TASK OBJECTIVE – Each entry here needs to be given again exactly.
>>>>>
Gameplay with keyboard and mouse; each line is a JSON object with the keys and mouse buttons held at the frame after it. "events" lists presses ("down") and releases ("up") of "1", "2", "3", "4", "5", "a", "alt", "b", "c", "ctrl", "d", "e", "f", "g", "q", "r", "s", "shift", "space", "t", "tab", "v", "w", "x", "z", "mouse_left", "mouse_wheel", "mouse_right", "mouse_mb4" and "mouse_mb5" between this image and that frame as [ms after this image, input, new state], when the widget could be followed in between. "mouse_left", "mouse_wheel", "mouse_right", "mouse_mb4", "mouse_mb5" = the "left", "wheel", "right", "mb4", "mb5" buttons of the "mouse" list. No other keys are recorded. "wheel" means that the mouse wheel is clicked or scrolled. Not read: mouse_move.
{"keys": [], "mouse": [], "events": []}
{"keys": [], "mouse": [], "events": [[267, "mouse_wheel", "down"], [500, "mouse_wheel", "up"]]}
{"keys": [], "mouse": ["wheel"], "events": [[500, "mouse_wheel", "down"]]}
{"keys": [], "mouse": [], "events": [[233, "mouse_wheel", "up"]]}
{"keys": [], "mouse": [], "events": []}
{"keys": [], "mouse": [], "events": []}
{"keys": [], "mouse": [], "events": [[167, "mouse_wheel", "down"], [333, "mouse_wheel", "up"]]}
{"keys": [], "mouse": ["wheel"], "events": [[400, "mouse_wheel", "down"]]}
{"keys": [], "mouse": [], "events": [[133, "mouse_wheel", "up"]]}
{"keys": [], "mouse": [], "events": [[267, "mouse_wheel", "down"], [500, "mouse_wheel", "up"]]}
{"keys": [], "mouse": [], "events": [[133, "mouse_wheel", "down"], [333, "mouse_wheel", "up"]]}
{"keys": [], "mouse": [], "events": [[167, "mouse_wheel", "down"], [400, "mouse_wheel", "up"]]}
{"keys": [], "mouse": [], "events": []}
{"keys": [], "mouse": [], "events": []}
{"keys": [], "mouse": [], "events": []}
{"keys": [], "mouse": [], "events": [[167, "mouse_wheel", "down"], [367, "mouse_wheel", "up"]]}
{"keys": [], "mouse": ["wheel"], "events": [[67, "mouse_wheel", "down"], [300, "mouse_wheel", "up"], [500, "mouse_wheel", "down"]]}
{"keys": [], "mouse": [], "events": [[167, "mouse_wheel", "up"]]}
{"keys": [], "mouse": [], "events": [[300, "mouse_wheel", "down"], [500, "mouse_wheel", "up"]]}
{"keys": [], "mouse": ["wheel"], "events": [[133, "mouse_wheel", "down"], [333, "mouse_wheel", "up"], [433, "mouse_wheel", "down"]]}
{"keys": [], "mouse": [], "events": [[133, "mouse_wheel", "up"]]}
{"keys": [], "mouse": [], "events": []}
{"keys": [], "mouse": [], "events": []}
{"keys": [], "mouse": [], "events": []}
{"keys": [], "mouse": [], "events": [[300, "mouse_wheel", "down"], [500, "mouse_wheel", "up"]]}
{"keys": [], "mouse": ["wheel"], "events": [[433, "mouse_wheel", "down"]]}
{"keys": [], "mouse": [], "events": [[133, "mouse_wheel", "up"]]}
<<<<<
ANSWER FOR THE TASK –
Gameplay with keyboard and mouse; each line is a JSON object with the keys and mouse buttons held at the frame after it. "events" lists presses ("down") and releases ("up") of "1", "2", "3", "4", "5", "a", "alt", "b", "c", "ctrl", "d", "e", "f", "g", "q", "r", "s", "shift", "space", "t", "tab", "v", "w", "x", "z", "mouse_left", "mouse_wheel", "mouse_right", "mouse_mb4" and "mouse_mb5" between this image and that frame as [ms after this image, input, new state], when the widget could be followed in between. "mouse_left", "mouse_wheel", "mouse_right", "mouse_mb4", "mouse_mb5" = the "left", "wheel", "right", "mb4", "mb5" buttons of the "mouse" list. No other keys are recorded. "wheel" means that the mouse wheel is clicked or scrolled. Not read: mouse_move.
{"keys": [], "mouse": [], "events": []}
{"keys": [], "mouse": [], "events": [[267, "mouse_wheel", "down"], [500, "mouse_wheel", "up"]]}
{"keys": [], "mouse": ["wheel"], "events": [[500, "mouse_wheel", "down"]]}
{"keys": [], "mouse": [], "events": [[233, "mouse_wheel", "up"]]}
{"keys": [], "mouse": [], "events": []}
{"keys": [], "mouse": [], "events": []}
{"keys": [], "mouse": [], "events": [[167, "mouse_wheel", "down"], [333, "mouse_wheel", "up"]]}
{"keys": [], "mouse": ["wheel"], "events": [[400, "mouse_wheel", "down"]]}
{"keys": [], "mouse": [], "events": [[133, "mouse_wheel", "up"]]}
{"keys": [], "mouse": [], "events": [[267, "mouse_wheel", "down"], [500, "mouse_wheel", "up"]]}
{"keys": [], "mouse": [], "events": [[133, "mouse_wheel", "down"], [333, "mouse_wheel", "up"]]}
{"keys": [], "mouse": [], "events": [[167, "mouse_wheel", "down"], [400, "mouse_wheel", "up"]]}
{"keys": [], "mouse": [], "events": []}
{"keys": [], "mouse": [], "events": []}
{"keys": [], "mouse": [], "events": []}
{"keys": [], "mouse": [], "events": [[167, "mouse_wheel", "down"], [367, "mouse_wheel", "up"]]}
{"keys": [], "mouse": ["wheel"], "events": [[67, "mouse_wheel", "down"], [300, "mouse_wheel", "up"], [500, "mouse_wheel", "down"]]}
{"keys": [], "mouse": [], "events": [[167, "mouse_wheel", "up"]]}
{"keys": [], "mouse": [], "events": [[300, "mouse_wheel", "down"], [500, "mouse_wheel", "up"]]}
{"keys": [], "mouse": ["wheel"], "events": [[133, "mouse_wheel", "down"], [333, "mouse_wheel", "up"], [433, "mouse_wheel", "down"]]}
{"keys": [], "mouse": [], "events": [[133, "mouse_wheel", "up"]]}
{"keys": [], "mouse": [], "events": []}
{"keys": [], "mouse": [], "events": []}
{"keys": [], "mouse": [], "events": []}
{"keys": [], "mouse": [], "events": [[300, "mouse_wheel", "down"], [500, "mouse_wheel", "up"]]}
{"keys": [], "mouse": ["wheel"], "events": [[433, "mouse_wheel", "down"]]}
{"keys": [], "mouse": [], "events": [[133, "mouse_wheel", "up"]]}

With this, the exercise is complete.